## [EJERCICIOS PROPUESTOS]
A: Según el texto sobre la petición ante la CIDH por la reforma judicial, ¿cuántos años de carrera judicial tenían en promedio las personas juzgadoras afectadas?
B: Copia literalmente el pasaje del texto sobre la petición ante la CIDH, empezando en "Según el abogado, en" y terminando en "a la carrera judicial.".
C: Prosigue el texto sobre la petición ante la CIDH contra la reforma judicial a partir de su última oración.

==== FRAGMENTO SELECCIONADO

Fajardo Morales detalló que la CIDH ya notificó al Estado mexicano y estableció un plazo máximo de cuatro meses para responder. Además, la Comisión analiza dar prioridad al caso y contempla una posible solución amistosa. 

Según el abogado, en la petición se incluyeron “las motivaciones públicamente declaradas por el oficialismo”, así como “el proceso legislativo seguido para llegar a esta reforma sin una deliberación, sin respecto a las reglas democráticas”.

También se planteó que el contenido de la reforma es “abiertamente violatorio de derechos humanos”, con énfasis en la afectación a la carrera judicial.

Uno de los ejes centrales del recurso es la desarticulación de la carrera judicial. Fajardo Morales subrayó la experiencia acumulada de las personas afectadas: “Estas personas juzgadoras en promedio tenían 27 años de carrera judicial”.

En conjunto, añadió, esto representa una pérdida significativa: “Y si sumáramos la experiencia acumulada de todas estas personas, tendríamos en el bote de la basura 1,723 años de carrera judicial de este grupo de 65 víctimas, que si lo extrapolamos al total de 1,700 personas juzgadoras nos dan decenas de miles de años de experiencia judicial tirados a la basura”.

Posibilidad de un trámite acelerado

El equipo legal solicitó que la CIDH acumule el análisis de admisibilidad y fondo del caso, debido a las condiciones en que se presentó. “El Estado mexicano se ha dedicado a bloquear los mecanismos internos”, lo que implica violaciones al acceso a la justicia.

“Dado que el Estado no ha permitido que haya justicia y esa es una violación adicional, esto abre la puerta para que se pueda pronunciar la Comisión Interamericana en un solo informe”, explicó.

Asimismo, se busca que el caso sea priorizado por su impacto estructural. Entre los argumentos, destacó la gravedad para el sistema democrático y la presencia de víctimas de mayor edad, lo que encuadra en los criterios del reglamento de la CIDH.

“Las cuestiones estructurales implicadas están muy acreditadas. En esta misma semana, en los últimos días, hemos visto cómo México, bajo observatorios internacionales, pasa de ser una democracia a una autocracia electoral, y eso no es menor. Como ustedes lo vieron, la universidad que hace este estudio determinó que parte de la razón por la que México ya no es una democracia es la reforma judicial”, señaló.

Una vez que el Estado mexicano responda, se abrirán distintos escenarios. “El Estado podría defenderse y plantear argumentos, excepciones (…) o podría simplemente reconocer, o podría abrirse una solución amistosa”, indicó.

========
==== MATERIAL

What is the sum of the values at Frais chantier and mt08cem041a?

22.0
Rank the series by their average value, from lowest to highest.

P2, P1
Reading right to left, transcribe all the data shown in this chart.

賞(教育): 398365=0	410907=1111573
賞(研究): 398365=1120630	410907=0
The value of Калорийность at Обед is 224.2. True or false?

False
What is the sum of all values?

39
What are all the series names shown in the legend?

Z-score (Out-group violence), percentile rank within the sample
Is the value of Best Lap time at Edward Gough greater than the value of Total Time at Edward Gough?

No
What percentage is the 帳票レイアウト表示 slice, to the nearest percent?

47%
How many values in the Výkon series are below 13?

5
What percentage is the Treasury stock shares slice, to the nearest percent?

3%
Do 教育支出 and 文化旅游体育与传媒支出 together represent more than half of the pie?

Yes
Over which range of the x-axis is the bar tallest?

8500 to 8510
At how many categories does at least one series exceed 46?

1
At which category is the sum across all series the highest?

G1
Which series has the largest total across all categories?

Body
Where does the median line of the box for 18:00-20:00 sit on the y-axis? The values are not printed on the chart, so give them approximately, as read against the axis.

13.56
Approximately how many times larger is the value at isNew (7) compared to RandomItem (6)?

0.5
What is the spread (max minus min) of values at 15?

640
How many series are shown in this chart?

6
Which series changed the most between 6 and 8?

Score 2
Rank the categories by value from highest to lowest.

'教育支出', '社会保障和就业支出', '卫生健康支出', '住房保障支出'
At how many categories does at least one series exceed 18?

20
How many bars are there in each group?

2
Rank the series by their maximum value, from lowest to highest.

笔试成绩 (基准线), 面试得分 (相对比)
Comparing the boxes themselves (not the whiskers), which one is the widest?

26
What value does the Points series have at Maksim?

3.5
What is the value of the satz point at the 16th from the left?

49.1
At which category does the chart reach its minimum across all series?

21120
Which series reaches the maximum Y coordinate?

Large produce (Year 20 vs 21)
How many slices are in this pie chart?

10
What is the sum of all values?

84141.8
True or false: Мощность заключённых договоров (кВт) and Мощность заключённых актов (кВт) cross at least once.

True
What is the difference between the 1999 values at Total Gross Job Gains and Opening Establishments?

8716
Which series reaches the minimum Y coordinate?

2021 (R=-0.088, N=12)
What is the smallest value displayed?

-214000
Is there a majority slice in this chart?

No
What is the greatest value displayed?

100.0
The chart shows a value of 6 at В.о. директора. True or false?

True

========

## [RESPUESTAS]
A: En promedio tenían 27 años de carrera judicial.

B:
Según el abogado, en la petición se incluyeron “las motivaciones públicamente declaradas por el oficialismo”, así como “el proceso legislativo seguido para llegar a esta reforma sin una deliberación, sin respecto a las reglas democráticas”.

También se planteó que el contenido de la reforma es “abiertamente violatorio de derechos humanos”, con énfasis en la afectación a la carrera judicial.

C:
Con base en ello, la Comisión decidirá si otorga el trámite prioritario y si emite un informe de fondo que determine posibles violaciones y reparaciones.

Fajardo Morales advirtió que, de no haber cambios, el caso podría escalar a una condena internacional. En el sistema interamericano sería a través de la Corte Interamericana de Derechos Humanos (Corte IDH). Señaló que el mejor escenario sería que el gobierno “ponga pausa a la implementación de la reforma para sentarse a discutir sobre cómo remediar lo que ya se dañó”.

De lo contrario, anticipó que “esto va a continuar como un debate internacional en el que se condenaría al Estado mexicano por violar derechos humanos”, lo que incluso podría derivar en órdenes para modificar la Constitución, como ya ha ocurrido en casos que han llegado hasta la Corte IDH.

Sobre la imposibilidad de impugnar la reforma a nivel interno, el abogado explicó que esto no limita la revisión internacional. “A nivel internacional la Constitución es un acto del Estado que es susceptible de ser revisado y calificado como violatorio de los tratados internacionales”.

En ese sentido, sostuvo que el cierre de los mecanismos internos refuerza la competencia de los organismos internacionales. “Justo por esa misma actitud del Estado es que los organismos internacionales tienen las manos desatadas para poder someter a la jurisdicción internacional al Estado mexicano”.

El abogado concluyó que el proceso en curso trasciende el ámbito jurídico. “Más que litigio se juega la estabilidad institucional del país”, afirmó, al tiempo que llamó a una respuesta transparente, “racional y democrática” por parte del Estado mexicano.